**EXTRACT PROVIDED:**

The average two-zone mini-split cost ranges from $5,250 to $7,100. With a two-zone mini-split system, you are cooling two distinct areas of the home. Two is the lowest number that multi-zone split systems can accommodate. With this setup, you may only choose to use the two-zone system to cool bedrooms in a two-bedroom residence. One compressor will be outside with this setup, with two indoor units located in the selected rooms of the home.
The average three-zone mini-split cost will be in the range of $6,500 to $9,800. The three-zone mini-split installation cost is increased due to the higher number of indoor units needed to accommodate the system. With this setup, a compressor is located outdoors, and three of the indoor units are placed in your selected rooms. Indoor units typically include floor-mounted, wall-mounted, or cassette options.
Homeowners pay $7,250 to $11,400 for the four-zone mini-split installation cost, including labor and materials. A four-zone mini-split starts to get more costly because you pay for four different indoor units. Each unit will be sized to cool each room. As you start to install more indoor units, you may run into issues like increased electrical needs. Although you can have more than one unit on a single compressor, maximum BTUs can’t be used simultaneously.

Stored data entries
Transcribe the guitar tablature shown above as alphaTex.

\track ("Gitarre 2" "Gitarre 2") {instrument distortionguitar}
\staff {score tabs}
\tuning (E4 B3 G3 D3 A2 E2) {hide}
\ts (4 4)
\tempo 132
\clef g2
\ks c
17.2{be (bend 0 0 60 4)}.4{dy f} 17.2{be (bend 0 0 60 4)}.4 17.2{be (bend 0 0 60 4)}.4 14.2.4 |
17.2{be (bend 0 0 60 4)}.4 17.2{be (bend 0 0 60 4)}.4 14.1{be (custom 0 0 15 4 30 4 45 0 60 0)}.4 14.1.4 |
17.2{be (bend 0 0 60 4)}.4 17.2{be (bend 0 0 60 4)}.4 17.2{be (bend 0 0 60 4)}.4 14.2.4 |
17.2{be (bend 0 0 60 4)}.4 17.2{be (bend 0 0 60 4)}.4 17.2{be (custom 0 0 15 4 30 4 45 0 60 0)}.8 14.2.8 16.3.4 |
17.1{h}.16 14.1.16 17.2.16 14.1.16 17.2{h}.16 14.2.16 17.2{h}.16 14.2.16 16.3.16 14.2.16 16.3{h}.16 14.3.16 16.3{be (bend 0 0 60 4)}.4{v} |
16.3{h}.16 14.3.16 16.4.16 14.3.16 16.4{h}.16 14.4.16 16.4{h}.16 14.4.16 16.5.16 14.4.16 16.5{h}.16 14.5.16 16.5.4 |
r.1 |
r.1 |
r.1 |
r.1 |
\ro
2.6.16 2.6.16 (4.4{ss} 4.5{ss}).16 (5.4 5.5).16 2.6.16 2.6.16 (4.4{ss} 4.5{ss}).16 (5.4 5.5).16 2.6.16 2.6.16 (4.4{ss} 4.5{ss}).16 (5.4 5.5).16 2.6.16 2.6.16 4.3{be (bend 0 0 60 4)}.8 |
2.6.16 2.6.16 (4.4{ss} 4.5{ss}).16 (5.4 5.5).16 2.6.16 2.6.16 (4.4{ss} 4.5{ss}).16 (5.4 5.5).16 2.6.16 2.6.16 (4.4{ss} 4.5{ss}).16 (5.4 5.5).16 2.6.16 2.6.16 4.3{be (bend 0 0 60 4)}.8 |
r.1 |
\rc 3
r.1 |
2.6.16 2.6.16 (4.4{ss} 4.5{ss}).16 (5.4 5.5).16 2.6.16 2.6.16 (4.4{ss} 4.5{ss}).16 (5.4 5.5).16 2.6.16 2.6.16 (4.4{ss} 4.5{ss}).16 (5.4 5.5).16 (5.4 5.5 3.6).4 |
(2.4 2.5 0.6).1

**WHAT YOU WILL DO:**
[1] Decide whether each statement agrees with the mini-split cost text. Answer yes or no for (a), (b) and (c), and quote the words from the text that settle each one.
(a) Two zones is the smallest number a multi-zone split system can handle.
(b) In the three-zone setup, the compressor sits indoors.
(c) When several units share one compressor, they can all run at maximum BTUs at once.
[2] Write the next part of the mini-split cost text, starting right after its final sentence.
These records were taken from a separate source.

**TASK RESPONSES:**
[1]
(a) Yes: "Two is the lowest number that multi-zone split systems can accommodate."
(b) No: "a compressor is located outdoors"
(c) No: "Although you can have more than one unit on a single compressor, maximum BTUs can’t be used simultaneously."

[2]
On average, a five-zone mini-split costs from $9,600 to $13,000. The cost to install a five-zone mini-split is expensive due to the number of indoor units you require. For example, suppose you want to cool two bedrooms, the kitchen, the living room, and an office. Each room can have a different indoor cooling unit with budget and accessibility dictating the best choice for the space. In many cases, ceiling options are considered as a way to make the five units less visible within the home.
The average cost of a six-zone mini-split system is $11,100 to $16,200. A six-zone mini-split system starts to get into a very large, oversized system. Professionals may discuss comparing costs at this point to other cooling options, including central air conditioning. With a six-zone mini-split system, you will have a setup similar to a five-zone type with many indoor units concealed through recessed options or floor types. With six units, you will have to consider the possibility of equipment upgrades like electrical panels.
Homeowners pay approximately $13,800 to $19,750 for a seven-zone mini-split system. With a seven-zone mini-split, you’re getting near the largest type of system that a mini-split can accommodate. However, the system can usually cool most of your residence. For example, in a three-bedroom home, the system can cool the bedrooms, the kitchen, living room, home office, and den. Besides electrical requirements, your contractors may need to perform some construction work to put in seven different indoor units.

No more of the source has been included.